Drafted by the Mets in the first round back in 2013, Dominic Smith made his professional baseball debut later that year as an 18-year-old. As he climbed the Mets’ minor league ladder, he wasn’t often considered a top prospect, ranking in the top 100 on all three of the big top prospect lists—Baseball America, Baseball Prospectus, and MLB.com—just once, ahead of the 2016 season.
Baseball America and MLB.com kept Smith in their top 100 going into the 2017 season, and Smith officially graduated from being considered a prospect with 183 plate appearances at the major league level that year. That debut season turned out to be pretty underwhelming for Smith at the plate, as he hit .198/.262/.395 with a 74 wRC+. The upside was that he hit nine home runs in a pretty short span of time, and one of the knocks on him during his minor league career was that he was a first baseman who didn’t hit for all that much power.

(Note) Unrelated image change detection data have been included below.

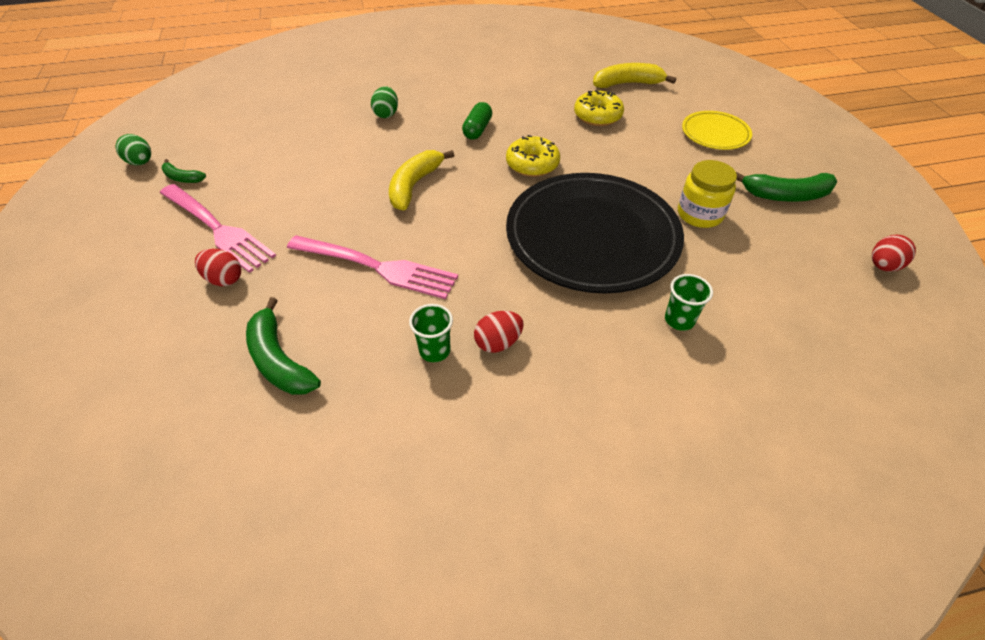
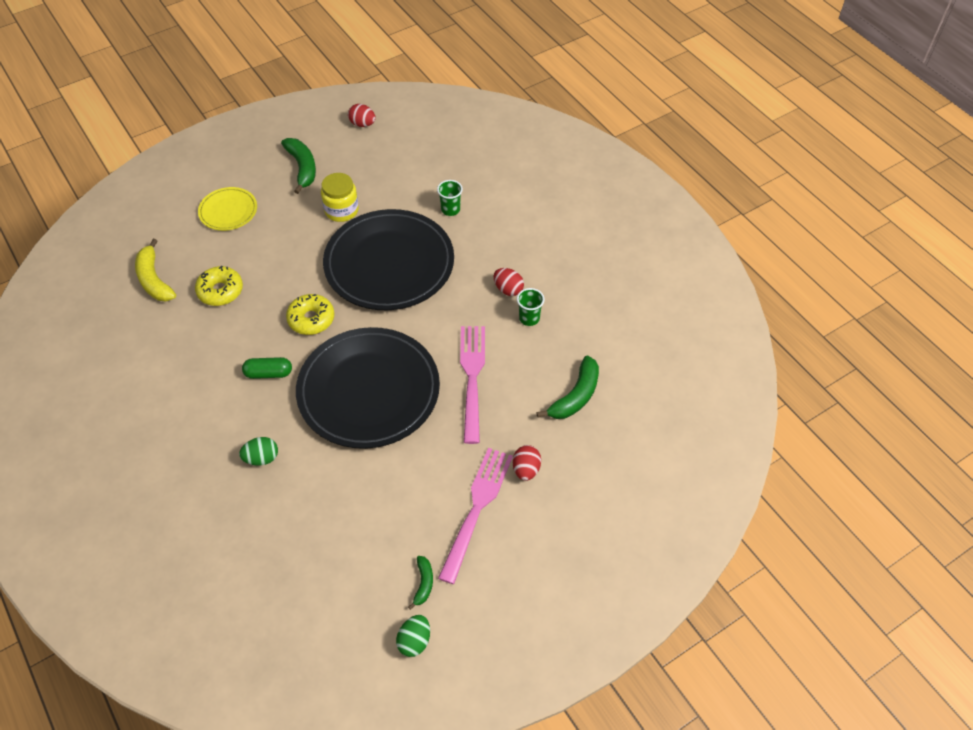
camera: 110 degrees left, 5 degrees up
(414, 185) = (368, 391): yellow banana -> black plate

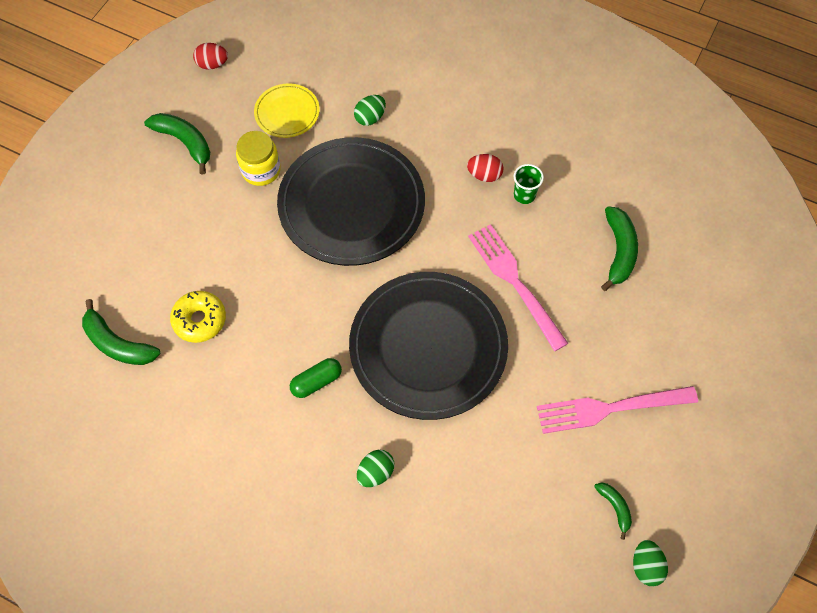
camera: 30 degrees left, 10 degrees up
(154, 279) = (118, 343): yellow banana -> green banana
(228, 211) = (141, 228): yellow plate -> yellow plate (287, 113)
(311, 319) = (317, 302): yellow donut -> none
(450, 210) = (370, 118): green cup -> green egg
(477, 508) = (610, 408): pink fork -> pink fork turned 90 degrees counterclockwise
(526, 469) = (626, 346): red egg -> none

Smith spent the majority of his 2018 season in Triple-A, but the time he spent with the Mets looked fairly similar to what he had done the year before. His line was a bit better overall at .224/.255/.420 with an 83 wRC+ and five home runs in 149 plate appearances, but it was hardly jumping off the page.
But last year, Smith caught everyone’s attention as a major league hitter. He cut down on a strikeout rate that had been significantly higher in the big leagues. His walk rate settled in at almost 10 percent. And he hit for average, got on base, and hit for power with a .282/.355/.525 line, 11 home runs, and a 133 wRC+ in 197 plate appearances. While it might have taken longer than the Mets had hoped for Smith to develop into a good major league hitter, that was still just his age-24 season.
Through 69 plate appearances this year, Smith is more than backing up what he did in that breakthrough season last year. He’s hit .310/.391/.741 with 6 home runs and a 195 wRC+. Like Robinson Canó, he’s right up there among the best hitters in baseball so far this year with that wRC+ that ranks seventh in all of baseball among hitters with at least 50 plate appearances.
Given the construction of the Mets’ roster, the presence of Pete Alonso as the team’s regular first baseman, and the shortness of the 2020 season, Smith won’t have the opportunity to establish himself over a normal full season’s worth of plate appearances until at least next year. But between the 2019 and 2020 seasons, he’s approaching half of a full season’s workload. And he’s hit .289/.365/.579 with 17 home runs and a 149 wRC+ over that span.
By wRC+, Smith has been the Mets’ best hitter since the start of the 2019 season. That’s no small feat in a lineup that has included Alonso, Jeff McNeil, J.D. Davis, Michael Conforto, and Brandon Nimmo, all of whom have hit well above league average over the same span. And with the emergence of Luis Guillorme and resurgence of Canó this year, Smith still might end up finishing the year atop the list.
It’s probably too soon, statistically, to say that this is who Smith is as a major league hitter. But watching him play has been a lot of fun, and his performance at the plate hasn’t raised any red flags. Considering where he was just two years ago, it’s pretty great that we can legitimately contemplate whether or not he might be the very best hitter the Mets have.